Another post on Twitter said that the Hindu faith would soon disappear from India, while a supposed Muslim majority would replace the country’s constitution with “Islamic law.”
Conspiracy theories that allege a Muslim plot to secure the faith’s numerical supremacy in India have been a staple of Hindu nationalist ideologues for years. Similar theories of immigrants and minorities “replacing” majority populations have also been embraced by the far-right in other countries.
At times the theories have been indulged by Prime Minister Narendra Modi’s Bharatiya Janata Party (BJP), which has come to dominate national politics partly through its muscular appeals to the country’s Hindu majority.
BJP lawmaker Rakesh Sinha introduced into parliament a population control bill in 2019 that proposed to limit all Indian households to two children, garnering the support of 125 other MPs.

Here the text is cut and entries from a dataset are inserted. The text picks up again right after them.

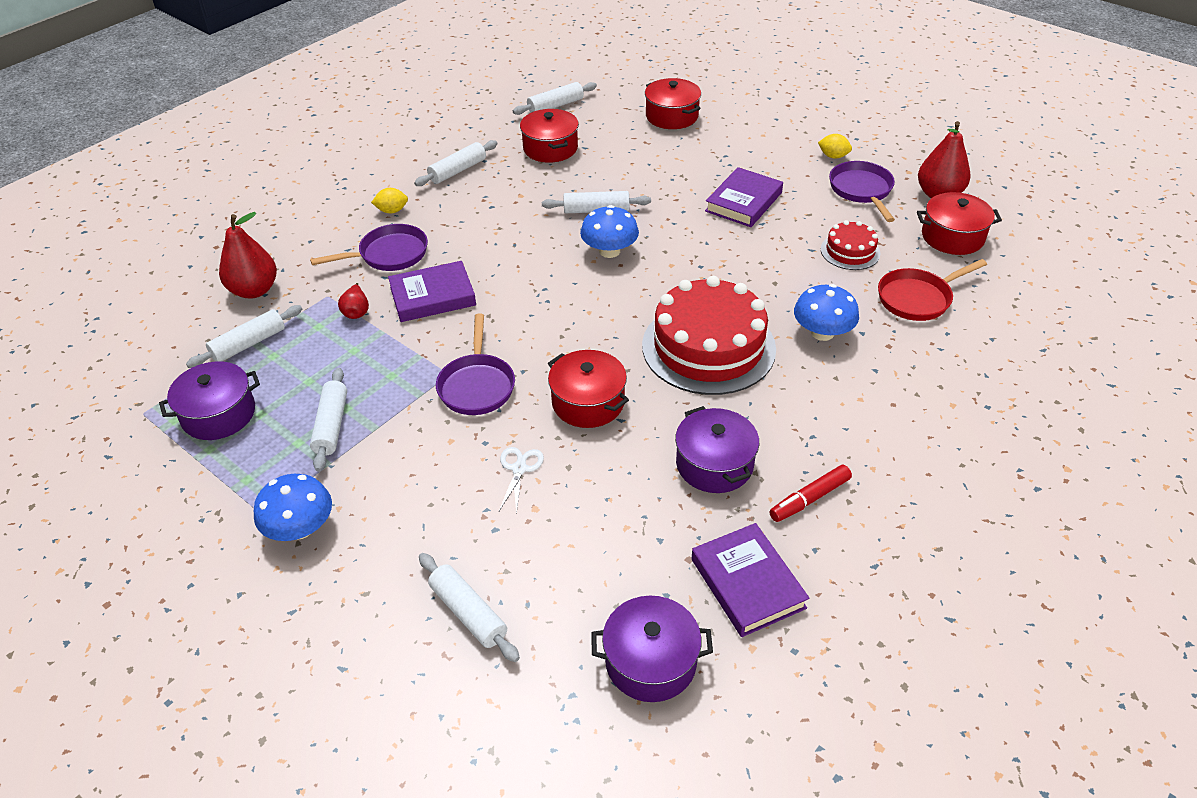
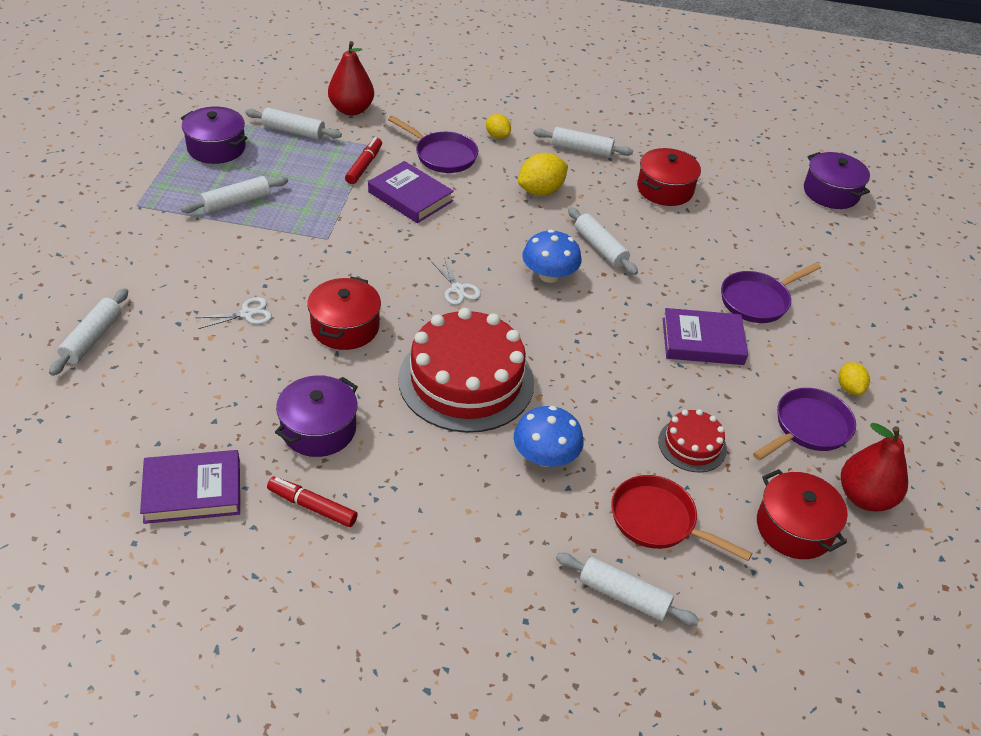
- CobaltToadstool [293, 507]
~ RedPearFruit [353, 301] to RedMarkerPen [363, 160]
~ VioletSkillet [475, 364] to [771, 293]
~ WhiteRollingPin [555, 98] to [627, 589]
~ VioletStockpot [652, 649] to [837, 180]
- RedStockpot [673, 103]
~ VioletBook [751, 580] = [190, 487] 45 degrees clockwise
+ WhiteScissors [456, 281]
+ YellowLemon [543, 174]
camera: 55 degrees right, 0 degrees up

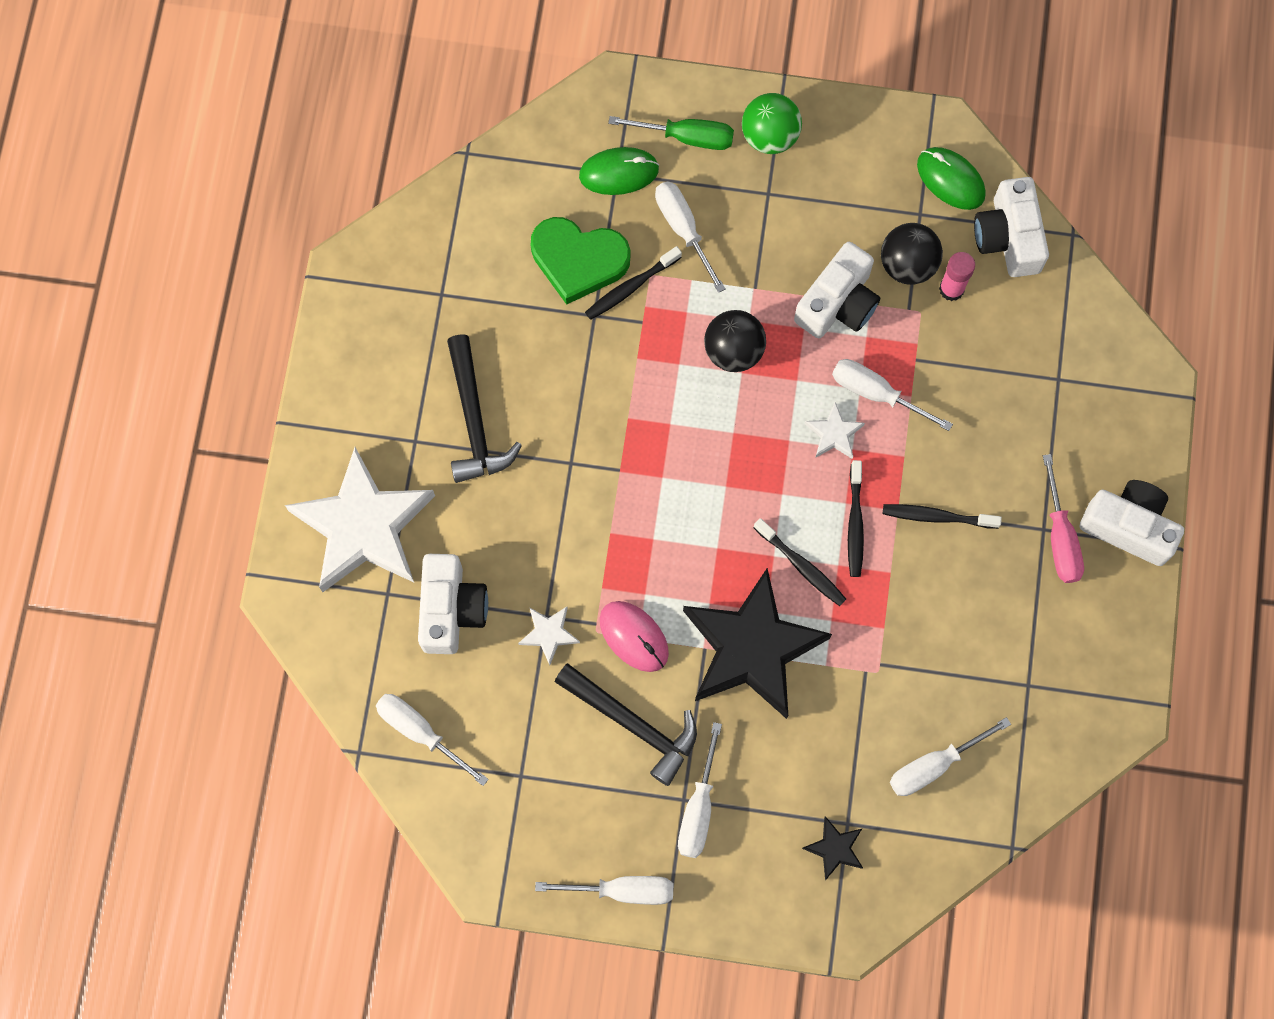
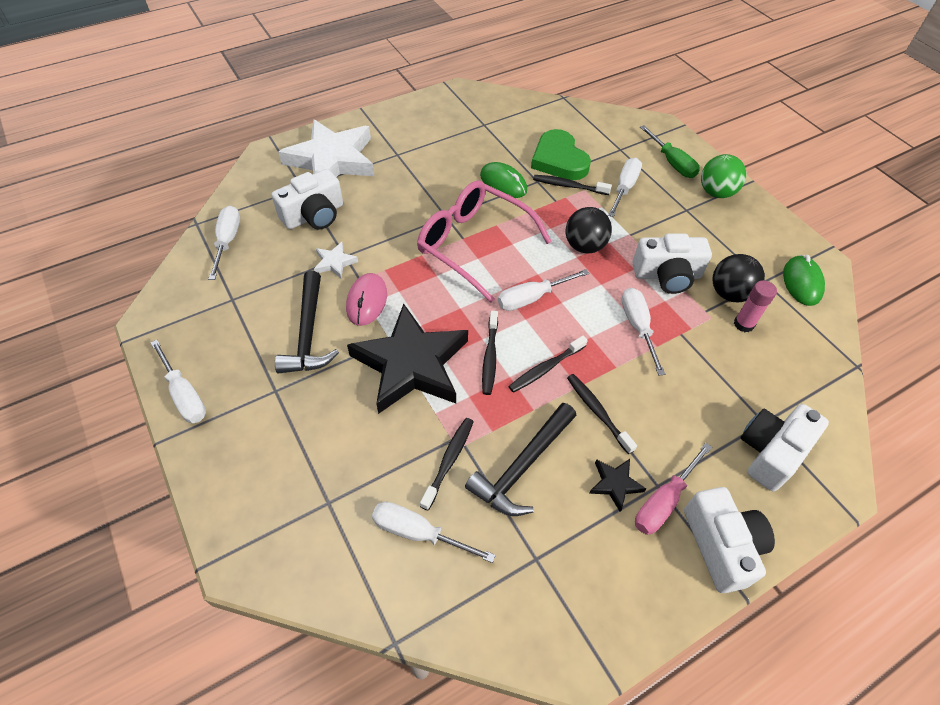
~ BlackCarpenter'sHammer [484, 408] to [521, 459]
~ GreenComputerMouse [619, 171] to [503, 180]
~ WhiteHandScrewdriver [700, 790] to [543, 290]
~ BlackStarShape [832, 848] to [617, 485]
- WhiteStarShape [834, 430]
~ WhiteCamera [1011, 227] to [785, 448]
+ RosyGlasses [484, 241]
+ BlackToothbrush [447, 464]
camera: 50 degrees right, 20 degrees down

The bill was withdrawn after critics accused Sinha of targeting Muslims when he gave a speech on the supposedly glaring disparity between Hindu and Muslim birthrates – an accusation he denied.
The UN’s April announcement that India is now home to more humans than any other country on the planet has reinvigorated these claims.
“Hindus will get married once, and have two children,” Ishwar Lal, a member of a Hindu-nationalist group affiliated with the BJP, said in a public speech after the announcement.
“Whereas Muslims get married four times and have so many children that they can have their own cricket teams.”
The same month, at a popular pilgrimage destination in the Himalayan foothills, a religious sermon exhorted a crowd of the Hindu faithful to wage their own demographic counter-offensive.
“From two children, Hindus have come down to producing one child,” priest Ravindra Puri told a crowd of hundreds at Haridwar. “This is causing an imbalance in the population.”
The solution to this imbalance, Puri said, was for the pious to have three children: “One to serve the nation, one to take care of the home and one to serve the religion by becoming a priest.”